Work to complete >>
What you write should be an exact copy of the material, from its first line through the line containing "إدارة الثروة".

Supplied records >>
================================

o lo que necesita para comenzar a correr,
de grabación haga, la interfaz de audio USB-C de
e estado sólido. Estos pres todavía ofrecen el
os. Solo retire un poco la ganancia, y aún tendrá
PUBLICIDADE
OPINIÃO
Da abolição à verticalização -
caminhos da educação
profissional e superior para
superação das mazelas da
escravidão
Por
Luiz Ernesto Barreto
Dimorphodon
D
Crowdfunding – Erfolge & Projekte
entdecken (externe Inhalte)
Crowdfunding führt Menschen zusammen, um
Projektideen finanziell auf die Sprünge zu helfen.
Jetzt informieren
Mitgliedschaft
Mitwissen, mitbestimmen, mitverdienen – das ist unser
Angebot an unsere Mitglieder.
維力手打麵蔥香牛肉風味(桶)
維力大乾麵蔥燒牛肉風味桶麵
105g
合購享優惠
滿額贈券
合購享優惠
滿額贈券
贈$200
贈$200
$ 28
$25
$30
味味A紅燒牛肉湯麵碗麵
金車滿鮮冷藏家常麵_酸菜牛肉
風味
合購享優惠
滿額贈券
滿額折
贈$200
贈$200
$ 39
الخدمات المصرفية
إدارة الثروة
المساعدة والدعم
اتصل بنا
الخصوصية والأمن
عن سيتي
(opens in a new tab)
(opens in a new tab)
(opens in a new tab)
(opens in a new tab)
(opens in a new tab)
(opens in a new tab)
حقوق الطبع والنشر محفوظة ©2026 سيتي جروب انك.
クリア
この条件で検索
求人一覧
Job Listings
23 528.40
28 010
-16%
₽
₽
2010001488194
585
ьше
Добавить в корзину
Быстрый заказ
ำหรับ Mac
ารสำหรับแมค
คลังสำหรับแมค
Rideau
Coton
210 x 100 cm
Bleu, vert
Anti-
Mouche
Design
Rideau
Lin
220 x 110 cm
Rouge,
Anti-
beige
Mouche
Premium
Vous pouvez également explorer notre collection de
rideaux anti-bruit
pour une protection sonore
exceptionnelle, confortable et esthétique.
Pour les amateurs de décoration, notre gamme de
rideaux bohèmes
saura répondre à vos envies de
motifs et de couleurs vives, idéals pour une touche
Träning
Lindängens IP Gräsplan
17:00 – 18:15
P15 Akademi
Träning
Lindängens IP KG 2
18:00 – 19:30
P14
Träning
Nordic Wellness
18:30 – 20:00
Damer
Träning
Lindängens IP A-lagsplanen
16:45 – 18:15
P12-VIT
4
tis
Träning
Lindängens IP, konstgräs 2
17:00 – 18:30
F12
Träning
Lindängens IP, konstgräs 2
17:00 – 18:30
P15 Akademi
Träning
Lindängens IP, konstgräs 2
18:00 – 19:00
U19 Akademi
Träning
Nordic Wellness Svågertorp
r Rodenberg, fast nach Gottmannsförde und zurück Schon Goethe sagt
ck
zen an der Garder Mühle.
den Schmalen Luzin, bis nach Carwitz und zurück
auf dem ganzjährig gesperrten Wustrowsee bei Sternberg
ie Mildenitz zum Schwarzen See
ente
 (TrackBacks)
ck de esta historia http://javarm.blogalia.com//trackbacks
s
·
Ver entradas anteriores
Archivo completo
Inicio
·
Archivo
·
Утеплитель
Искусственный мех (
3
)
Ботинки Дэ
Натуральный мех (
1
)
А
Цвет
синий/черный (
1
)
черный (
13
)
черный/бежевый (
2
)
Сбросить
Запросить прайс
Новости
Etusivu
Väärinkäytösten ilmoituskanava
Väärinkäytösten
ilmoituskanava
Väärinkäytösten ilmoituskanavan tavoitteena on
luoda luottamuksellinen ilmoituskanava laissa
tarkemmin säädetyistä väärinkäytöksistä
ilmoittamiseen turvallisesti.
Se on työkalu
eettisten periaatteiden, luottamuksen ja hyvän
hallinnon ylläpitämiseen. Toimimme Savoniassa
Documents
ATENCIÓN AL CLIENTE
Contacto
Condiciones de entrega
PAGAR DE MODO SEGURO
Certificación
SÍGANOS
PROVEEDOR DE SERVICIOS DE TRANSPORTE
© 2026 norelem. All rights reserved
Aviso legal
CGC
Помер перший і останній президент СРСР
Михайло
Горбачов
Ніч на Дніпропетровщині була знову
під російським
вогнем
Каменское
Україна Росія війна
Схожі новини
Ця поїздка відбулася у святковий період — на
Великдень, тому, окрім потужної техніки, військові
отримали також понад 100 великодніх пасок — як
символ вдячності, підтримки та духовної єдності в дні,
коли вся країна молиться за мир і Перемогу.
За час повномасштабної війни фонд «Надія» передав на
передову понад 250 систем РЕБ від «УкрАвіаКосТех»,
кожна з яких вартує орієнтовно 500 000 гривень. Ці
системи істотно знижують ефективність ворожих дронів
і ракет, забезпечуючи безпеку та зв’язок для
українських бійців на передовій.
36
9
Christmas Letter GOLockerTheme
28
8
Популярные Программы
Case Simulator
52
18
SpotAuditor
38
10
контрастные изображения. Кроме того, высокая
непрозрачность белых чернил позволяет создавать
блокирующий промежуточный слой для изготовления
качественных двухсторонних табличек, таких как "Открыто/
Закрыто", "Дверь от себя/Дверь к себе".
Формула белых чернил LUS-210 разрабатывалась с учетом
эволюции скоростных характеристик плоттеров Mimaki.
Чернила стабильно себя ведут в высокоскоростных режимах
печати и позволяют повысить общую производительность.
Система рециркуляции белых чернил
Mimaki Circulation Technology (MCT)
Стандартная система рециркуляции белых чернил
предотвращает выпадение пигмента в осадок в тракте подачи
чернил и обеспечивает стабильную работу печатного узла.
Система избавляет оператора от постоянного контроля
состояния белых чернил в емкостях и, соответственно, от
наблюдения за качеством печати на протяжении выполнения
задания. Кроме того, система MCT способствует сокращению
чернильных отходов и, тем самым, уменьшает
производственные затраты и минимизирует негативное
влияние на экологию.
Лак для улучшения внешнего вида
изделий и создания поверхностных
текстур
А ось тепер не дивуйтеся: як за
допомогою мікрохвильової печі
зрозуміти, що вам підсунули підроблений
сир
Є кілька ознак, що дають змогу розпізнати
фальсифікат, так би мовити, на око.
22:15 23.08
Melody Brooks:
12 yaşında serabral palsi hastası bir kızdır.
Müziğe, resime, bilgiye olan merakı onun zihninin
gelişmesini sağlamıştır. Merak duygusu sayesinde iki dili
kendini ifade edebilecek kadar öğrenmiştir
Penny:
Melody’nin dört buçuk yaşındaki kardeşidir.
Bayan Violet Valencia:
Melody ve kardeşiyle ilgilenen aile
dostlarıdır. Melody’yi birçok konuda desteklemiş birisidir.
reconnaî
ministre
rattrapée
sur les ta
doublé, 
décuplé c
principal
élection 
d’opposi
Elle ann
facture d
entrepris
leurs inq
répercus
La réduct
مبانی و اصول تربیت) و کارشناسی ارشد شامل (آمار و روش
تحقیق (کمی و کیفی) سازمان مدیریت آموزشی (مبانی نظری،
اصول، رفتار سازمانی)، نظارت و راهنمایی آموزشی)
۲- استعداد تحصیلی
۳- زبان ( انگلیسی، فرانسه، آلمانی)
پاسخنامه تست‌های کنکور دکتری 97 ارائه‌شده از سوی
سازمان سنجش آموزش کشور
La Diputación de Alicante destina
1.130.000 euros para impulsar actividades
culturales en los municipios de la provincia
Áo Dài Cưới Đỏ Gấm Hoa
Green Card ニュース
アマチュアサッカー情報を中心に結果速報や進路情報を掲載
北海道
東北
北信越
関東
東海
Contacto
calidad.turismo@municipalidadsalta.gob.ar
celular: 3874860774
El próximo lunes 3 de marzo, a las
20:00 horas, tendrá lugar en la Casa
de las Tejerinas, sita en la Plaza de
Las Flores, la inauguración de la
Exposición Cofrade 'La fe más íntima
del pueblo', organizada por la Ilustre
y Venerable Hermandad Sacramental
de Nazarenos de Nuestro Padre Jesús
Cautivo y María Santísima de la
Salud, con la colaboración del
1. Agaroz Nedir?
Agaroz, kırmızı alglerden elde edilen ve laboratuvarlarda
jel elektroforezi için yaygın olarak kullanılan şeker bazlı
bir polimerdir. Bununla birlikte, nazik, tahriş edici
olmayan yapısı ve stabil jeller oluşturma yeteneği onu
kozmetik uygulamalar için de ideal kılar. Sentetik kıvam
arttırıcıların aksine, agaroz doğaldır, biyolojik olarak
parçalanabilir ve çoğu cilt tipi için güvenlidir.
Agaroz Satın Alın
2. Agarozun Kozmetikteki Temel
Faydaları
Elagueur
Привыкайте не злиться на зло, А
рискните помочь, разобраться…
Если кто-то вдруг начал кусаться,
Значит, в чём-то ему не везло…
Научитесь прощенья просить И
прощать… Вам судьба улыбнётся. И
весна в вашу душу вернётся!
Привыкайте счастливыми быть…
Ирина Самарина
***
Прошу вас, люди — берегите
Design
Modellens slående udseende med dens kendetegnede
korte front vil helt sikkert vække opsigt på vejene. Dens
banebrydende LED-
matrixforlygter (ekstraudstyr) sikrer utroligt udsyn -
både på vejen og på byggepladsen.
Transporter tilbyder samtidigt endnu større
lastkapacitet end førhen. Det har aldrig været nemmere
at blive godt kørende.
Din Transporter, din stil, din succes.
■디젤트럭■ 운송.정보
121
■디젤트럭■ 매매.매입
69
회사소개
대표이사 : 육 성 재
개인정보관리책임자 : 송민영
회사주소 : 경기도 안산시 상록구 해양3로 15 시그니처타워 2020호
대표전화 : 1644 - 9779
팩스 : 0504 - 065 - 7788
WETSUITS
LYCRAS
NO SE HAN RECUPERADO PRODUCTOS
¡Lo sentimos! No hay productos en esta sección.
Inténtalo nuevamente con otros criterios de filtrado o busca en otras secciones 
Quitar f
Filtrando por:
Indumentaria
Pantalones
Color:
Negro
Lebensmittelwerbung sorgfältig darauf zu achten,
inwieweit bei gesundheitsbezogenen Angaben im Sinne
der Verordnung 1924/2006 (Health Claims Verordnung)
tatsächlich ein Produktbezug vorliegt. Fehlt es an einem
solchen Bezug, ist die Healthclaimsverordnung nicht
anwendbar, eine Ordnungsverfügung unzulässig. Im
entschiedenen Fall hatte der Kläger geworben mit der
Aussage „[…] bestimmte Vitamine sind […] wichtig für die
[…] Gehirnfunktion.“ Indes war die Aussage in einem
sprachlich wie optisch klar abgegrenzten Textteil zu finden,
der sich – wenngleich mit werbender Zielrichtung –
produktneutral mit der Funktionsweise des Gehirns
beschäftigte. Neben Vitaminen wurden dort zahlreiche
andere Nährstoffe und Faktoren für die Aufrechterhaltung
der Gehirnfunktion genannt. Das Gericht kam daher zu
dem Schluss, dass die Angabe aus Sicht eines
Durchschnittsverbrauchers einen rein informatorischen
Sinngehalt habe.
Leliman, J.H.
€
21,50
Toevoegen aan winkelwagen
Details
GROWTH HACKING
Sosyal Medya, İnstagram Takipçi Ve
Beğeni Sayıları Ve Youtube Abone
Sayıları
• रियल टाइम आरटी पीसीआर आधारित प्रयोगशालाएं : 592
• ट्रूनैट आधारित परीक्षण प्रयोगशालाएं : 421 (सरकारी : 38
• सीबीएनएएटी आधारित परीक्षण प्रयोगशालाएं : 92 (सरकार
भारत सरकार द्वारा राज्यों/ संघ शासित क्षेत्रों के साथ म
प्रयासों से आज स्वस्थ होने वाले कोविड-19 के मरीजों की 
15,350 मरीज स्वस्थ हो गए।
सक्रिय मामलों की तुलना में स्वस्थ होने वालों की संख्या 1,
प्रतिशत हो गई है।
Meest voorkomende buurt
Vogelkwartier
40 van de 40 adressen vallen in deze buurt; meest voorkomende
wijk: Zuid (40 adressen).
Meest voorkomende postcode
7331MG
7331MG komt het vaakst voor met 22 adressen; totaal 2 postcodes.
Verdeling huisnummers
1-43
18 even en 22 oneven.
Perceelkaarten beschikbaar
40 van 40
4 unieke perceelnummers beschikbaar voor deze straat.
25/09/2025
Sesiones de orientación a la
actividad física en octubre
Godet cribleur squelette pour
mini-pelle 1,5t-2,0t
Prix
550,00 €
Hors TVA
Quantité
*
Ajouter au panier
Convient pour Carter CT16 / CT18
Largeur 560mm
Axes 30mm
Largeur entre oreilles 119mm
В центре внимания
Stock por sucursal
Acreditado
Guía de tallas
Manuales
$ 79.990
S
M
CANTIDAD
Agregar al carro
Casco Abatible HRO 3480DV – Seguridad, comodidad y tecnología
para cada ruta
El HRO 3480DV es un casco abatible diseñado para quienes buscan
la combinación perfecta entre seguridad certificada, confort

================================

Response to the task >>
o lo que necesita para comenzar a correr,
de grabación haga, la interfaz de audio USB-C de
e estado sólido. Estos pres todavía ofrecen el
os. Solo retire un poco la ganancia, y aún tendrá
PUBLICIDADE
OPINIÃO
Da abolição à verticalização -
caminhos da educação
profissional e superior para
superação das mazelas da
escravidão
Por
Luiz Ernesto Barreto
Dimorphodon
D
Crowdfunding – Erfolge & Projekte
entdecken (externe Inhalte)
Crowdfunding führt Menschen zusammen, um
Projektideen finanziell auf die Sprünge zu helfen.
Jetzt informieren
Mitgliedschaft
Mitwissen, mitbestimmen, mitverdienen – das ist unser
Angebot an unsere Mitglieder.
維力手打麵蔥香牛肉風味(桶)
維力大乾麵蔥燒牛肉風味桶麵
105g
合購享優惠
滿額贈券
合購享優惠
滿額贈券
贈$200
贈$200
$ 28
$25
$30
味味A紅燒牛肉湯麵碗麵
金車滿鮮冷藏家常麵_酸菜牛肉
風味
合購享優惠
滿額贈券
滿額折
贈$200
贈$200
$ 39
الخدمات المصرفية
إدارة الثروة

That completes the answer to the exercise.